PROVIDED INFORMATION |
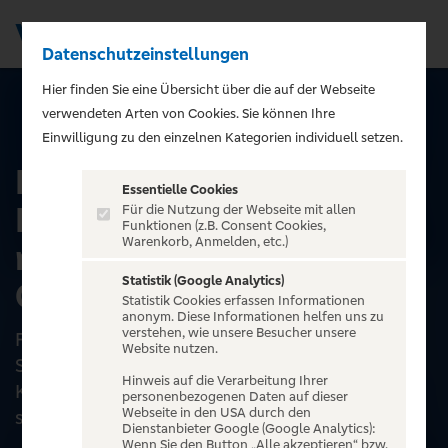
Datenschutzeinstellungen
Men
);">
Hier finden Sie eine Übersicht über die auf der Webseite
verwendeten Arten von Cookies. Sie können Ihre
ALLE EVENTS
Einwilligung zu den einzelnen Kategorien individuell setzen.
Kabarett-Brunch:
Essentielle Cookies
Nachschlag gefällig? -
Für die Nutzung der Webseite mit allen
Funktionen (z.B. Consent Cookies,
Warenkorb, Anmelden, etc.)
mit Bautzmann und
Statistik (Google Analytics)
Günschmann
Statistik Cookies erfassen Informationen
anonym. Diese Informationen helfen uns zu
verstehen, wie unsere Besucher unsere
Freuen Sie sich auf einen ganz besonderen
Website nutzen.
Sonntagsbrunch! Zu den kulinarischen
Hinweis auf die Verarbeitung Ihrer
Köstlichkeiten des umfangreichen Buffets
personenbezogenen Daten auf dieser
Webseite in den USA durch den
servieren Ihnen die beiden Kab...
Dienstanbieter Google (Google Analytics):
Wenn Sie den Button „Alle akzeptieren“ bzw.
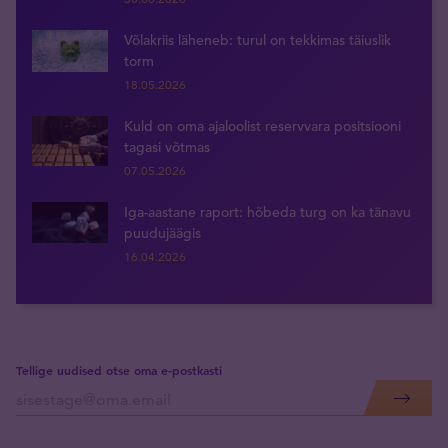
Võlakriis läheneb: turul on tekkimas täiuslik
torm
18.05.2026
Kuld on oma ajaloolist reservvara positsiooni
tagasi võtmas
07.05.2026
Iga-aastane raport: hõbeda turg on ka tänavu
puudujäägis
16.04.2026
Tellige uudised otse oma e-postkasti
* * *
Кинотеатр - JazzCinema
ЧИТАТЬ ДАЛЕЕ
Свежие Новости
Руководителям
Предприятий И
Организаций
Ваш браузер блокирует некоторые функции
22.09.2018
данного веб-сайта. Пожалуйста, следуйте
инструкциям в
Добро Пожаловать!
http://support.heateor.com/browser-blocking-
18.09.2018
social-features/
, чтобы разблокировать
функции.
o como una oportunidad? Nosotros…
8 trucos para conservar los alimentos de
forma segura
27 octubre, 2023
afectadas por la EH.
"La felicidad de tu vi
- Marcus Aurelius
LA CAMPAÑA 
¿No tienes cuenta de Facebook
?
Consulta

YOUR OBJECTIVE | Output the rows between the line holding "Datenschutzeinstellungen" and the line holding "Webseite in den USA durch den", inclusive, as a JSON list of strings with one string per line and blank lines omitted.

RESPONSE BOX |
[
  "Datenschutzeinstellungen",
  "Men",
  ");\">",
  "Hier finden Sie eine Übersicht über die auf der Webseite",
  "verwendeten Arten von Cookies. Sie können Ihre",
  "ALLE EVENTS",
  "Einwilligung zu den einzelnen Kategorien individuell setzen.",
  "Kabarett-Brunch:",
  "Essentielle Cookies",
  "Nachschlag gefällig? -",
  "Für die Nutzung der Webseite mit allen",
  "Funktionen (z.B. Consent Cookies,",
  "Warenkorb, Anmelden, etc.)",
  "mit Bautzmann und",
  "Statistik (Google Analytics)",
  "Günschmann",
  "Statistik Cookies erfassen Informationen",
  "anonym. Diese Informationen helfen uns zu",
  "verstehen, wie unsere Besucher unsere",
  "Freuen Sie sich auf einen ganz besonderen",
  "Website nutzen.",
  "Sonntagsbrunch! Zu den kulinarischen",
  "Hinweis auf die Verarbeitung Ihrer",
  "Köstlichkeiten des umfangreichen Buffets",
  "personenbezogenen Daten auf dieser",
  "Webseite in den USA durch den"
]